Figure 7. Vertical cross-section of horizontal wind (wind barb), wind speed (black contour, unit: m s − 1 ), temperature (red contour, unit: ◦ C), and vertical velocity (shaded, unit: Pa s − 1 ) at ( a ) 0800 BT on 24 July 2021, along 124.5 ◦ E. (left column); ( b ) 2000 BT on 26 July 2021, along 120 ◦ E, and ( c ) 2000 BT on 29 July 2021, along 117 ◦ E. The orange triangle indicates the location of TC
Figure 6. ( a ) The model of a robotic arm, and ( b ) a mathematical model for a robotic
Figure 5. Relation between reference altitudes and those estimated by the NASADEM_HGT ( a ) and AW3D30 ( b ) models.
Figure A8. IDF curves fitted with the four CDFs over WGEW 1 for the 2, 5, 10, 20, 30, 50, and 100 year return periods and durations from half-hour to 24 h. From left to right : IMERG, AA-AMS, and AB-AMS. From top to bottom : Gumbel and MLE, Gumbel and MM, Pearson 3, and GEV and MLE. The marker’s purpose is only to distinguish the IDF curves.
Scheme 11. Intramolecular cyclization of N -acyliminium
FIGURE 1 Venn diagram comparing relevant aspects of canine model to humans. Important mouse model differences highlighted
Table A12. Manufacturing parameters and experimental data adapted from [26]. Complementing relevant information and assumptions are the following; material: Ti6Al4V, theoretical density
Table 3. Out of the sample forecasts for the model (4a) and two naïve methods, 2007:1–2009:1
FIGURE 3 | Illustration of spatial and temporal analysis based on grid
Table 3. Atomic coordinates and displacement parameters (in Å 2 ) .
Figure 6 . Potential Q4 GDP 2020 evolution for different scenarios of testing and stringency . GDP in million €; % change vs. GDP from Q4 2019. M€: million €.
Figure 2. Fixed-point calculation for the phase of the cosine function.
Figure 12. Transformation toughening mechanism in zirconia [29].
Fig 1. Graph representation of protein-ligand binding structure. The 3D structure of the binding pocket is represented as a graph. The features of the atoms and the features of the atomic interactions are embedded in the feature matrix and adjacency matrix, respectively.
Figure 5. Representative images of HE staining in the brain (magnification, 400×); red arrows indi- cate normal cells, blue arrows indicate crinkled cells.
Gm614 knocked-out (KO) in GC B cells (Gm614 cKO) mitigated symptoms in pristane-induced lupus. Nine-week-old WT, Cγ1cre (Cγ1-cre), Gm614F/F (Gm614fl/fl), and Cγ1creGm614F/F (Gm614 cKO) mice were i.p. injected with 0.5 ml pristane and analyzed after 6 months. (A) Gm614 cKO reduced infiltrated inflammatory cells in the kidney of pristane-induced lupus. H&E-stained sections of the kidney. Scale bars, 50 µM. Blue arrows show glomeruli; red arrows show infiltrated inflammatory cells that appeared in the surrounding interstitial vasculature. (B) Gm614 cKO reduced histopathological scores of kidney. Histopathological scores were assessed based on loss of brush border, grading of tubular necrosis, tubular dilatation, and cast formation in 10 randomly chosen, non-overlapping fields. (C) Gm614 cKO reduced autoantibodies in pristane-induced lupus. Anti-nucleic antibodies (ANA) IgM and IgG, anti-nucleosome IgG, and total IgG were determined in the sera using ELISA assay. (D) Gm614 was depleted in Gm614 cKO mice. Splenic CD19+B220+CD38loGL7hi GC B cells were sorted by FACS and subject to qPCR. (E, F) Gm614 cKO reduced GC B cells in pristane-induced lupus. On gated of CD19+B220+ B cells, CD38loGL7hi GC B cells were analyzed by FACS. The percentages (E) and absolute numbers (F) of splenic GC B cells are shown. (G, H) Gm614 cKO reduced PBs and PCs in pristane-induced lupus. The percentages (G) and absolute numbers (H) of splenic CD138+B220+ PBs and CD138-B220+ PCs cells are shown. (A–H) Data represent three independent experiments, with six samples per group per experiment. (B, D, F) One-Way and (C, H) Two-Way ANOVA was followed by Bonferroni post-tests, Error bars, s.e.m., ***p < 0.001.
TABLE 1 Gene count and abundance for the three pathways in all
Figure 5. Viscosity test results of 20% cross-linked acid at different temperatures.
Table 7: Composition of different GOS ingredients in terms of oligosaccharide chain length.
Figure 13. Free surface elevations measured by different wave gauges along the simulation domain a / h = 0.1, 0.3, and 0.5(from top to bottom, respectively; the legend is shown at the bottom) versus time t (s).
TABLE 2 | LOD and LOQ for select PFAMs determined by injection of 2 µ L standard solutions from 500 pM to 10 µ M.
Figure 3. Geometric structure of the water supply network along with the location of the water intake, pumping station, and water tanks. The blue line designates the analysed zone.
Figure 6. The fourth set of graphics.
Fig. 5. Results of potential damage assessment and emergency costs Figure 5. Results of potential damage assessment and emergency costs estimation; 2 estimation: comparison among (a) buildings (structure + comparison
————
ACTIVITY:
Scan the lines above for "FIGURE 1 Venn" and for "Figure 5. Representative". Repeat exactly the line holding each of them and every line in between.

SOLVED EXERCISE:
FIGURE 1 Venn diagram comparing relevant aspects of canine model to humans. Important mouse model differences highlighted
Table A12. Manufacturing parameters and experimental data adapted from [26]. Complementing relevant information and assumptions are the following; material: Ti6Al4V, theoretical density
Table 3. Out of the sample forecasts for the model (4a) and two naïve methods, 2007:1–2009:1
FIGURE 3 | Illustration of spatial and temporal analysis based on grid
Table 3. Atomic coordinates and displacement parameters (in Å 2 ) .
Figure 6 . Potential Q4 GDP 2020 evolution for different scenarios of testing and stringency . GDP in million €; % change vs. GDP from Q4 2019. M€: million €.
Figure 2. Fixed-point calculation for the phase of the cosine function.
Figure 12. Transformation toughening mechanism in zirconia [29].
Fig 1. Graph representation of protein-ligand binding structure. The 3D structure of the binding pocket is represented as a graph. The features of the atoms and the features of the atomic interactions are embedded in the feature matrix and adjacency matrix, respectively.
Figure 5. Representative images of HE staining in the brain (magnification, 400×); red arrows indi- cate normal cells, blue arrows indicate crinkled cells.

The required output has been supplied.